C先生:と考えると、ペットの砂は可燃性の木製か紙製以外は禁止すべきだと思う。相変わらず、固まるネコ砂としてベントナイトなる鉱物を使った砂が売られているのは大変に疑問だ。

A君:処理困難物、具体的には、ボンベ、ライター、塗料、蛍光灯などは、デポジットの対象にしたいですね。

B君:引取り義務化だけでも良いとも言える。デポジットはそれを実現するツールだが。

A君:下水もゴミ処理の一つと考えて欲しいところ。将来は、ディスポーザをという考え方も無い訳ではないですが、それには、下水道の有機物処理能力を格段に高める必要があるので、実現性は薄いです。

C先生:突然話題が変わるが、日経エコロジーのエコミシュランの対象商品として、入浴剤の研究を始めた。ゼリー状になるものがあることが判明。200g近い超吸水ポリマーをお風呂に入れてゼリー状にして、排水には、pH調整剤を使って水を放出させ、ポリマーを繊維状にするという商品だ。200gの有機物を流すのは、下水に対する相当な負荷の商品だ。

A君:あとは、どんな順番で実現に向けて目標を設定するか、ということになりますね。

B君:最近の環境問題の解決では、遠い目標から設定して、徐々に、現在に近い目標を議論するという方法が採用されることが多い。それは、現状にしばられずに、理想を議論したいからだ。

C先生:かなり遠い目標、まあ、30年後としては、
(1)リユース容器+紙素材+限定的プラスチック利用
(2)拡大製造者責任の徹底
この2項目だけにしておこう。

A君:こんな状態になっても、やはりある程度の焼却は必要。

B君:その一歩手前の目標として、
(1)すべての素材は、新品の出荷時に排出費用を負担する社会システム
その理由は、複数回使用、あるいは、リサイクルをすれば、それだけ有利になるシステム。

A君:そのさらに一歩手前の目標として、
(1)容器包装リサイクル法を市民の視点からの全面改訂
例えば、クリーニング屋からのポリ袋がなぜ包装ではないのか、材質が同じだったら同じ処理が材料面から言えば合理的。

C先生:そのさらに前の、だから三歩前ぐらいの目標として、
(1)プラスチックからのエネルギー回収、還元剤としての使用をより徹底して高効率化する。
(2)処理困難物に対するデポジット制

A君:東京都に限っての話になりますが、
(1)不燃ゴミ、可燃ゴミという言葉を消したい。

B君:「不燃ゴミ」にプラスチックのような燃やすと有利なゴミが分類され、「可燃ゴミ」に生ゴミのように助燃剤が必要なゴミが分類されるのは、確かにおかしい。

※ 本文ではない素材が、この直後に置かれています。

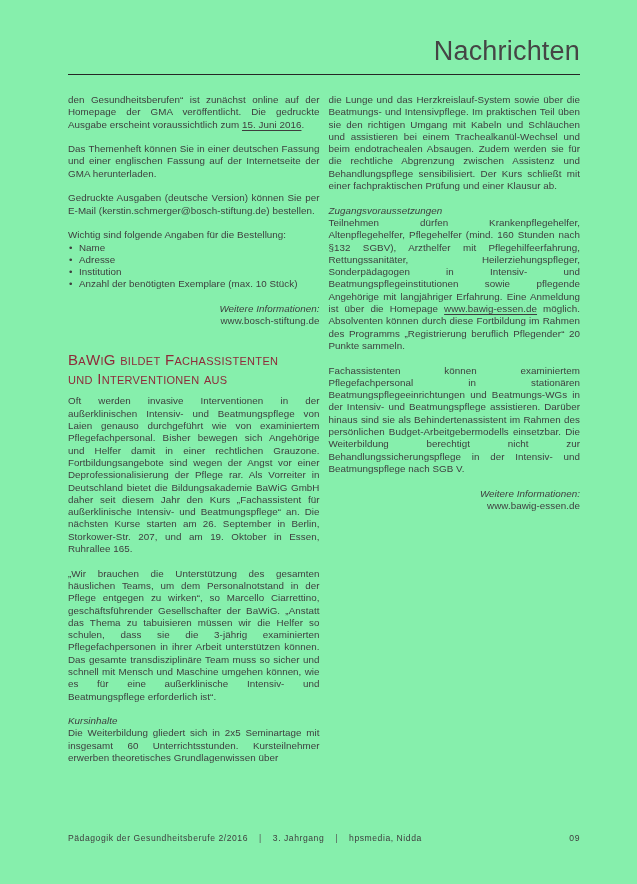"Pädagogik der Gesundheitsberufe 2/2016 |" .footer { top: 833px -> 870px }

C先生:「不燃ゴミ」は、「燃えないゴミ」に、「可燃ゴミ」は、「燃やすべきゴミ」にすべきだ。そして、第三の分別として、「プラゴミ」を入れるべきだ。このプラゴミは、紙ゴミの一部を利用し、紙プラスチック燃料化して、高効率エネルギー回収用、助燃剤などに使用する。これを、付け加えて、東京都の場合には、
(2)「プラゴミ」分類の追加。

A君:プラスチックを分別するのなら、容器包装リサイクル法の枠組みの中でやるべきだ、と言われそうですね。

C先生:材質中心で分類法を決めることが良いと思う。と考えると、容器包装リサイクル法の「その他プラ」は余り望ましい分類ではない。次期の容器包装リサイクル法の検討が、来年行なわれるだろうが、それに期待。

B君:収集費用が高くなるのではないか。

C先生:本当の意味での「燃えないゴミ」は少ない。1ヶ月に1回でもなんとかなるのではないだろうか。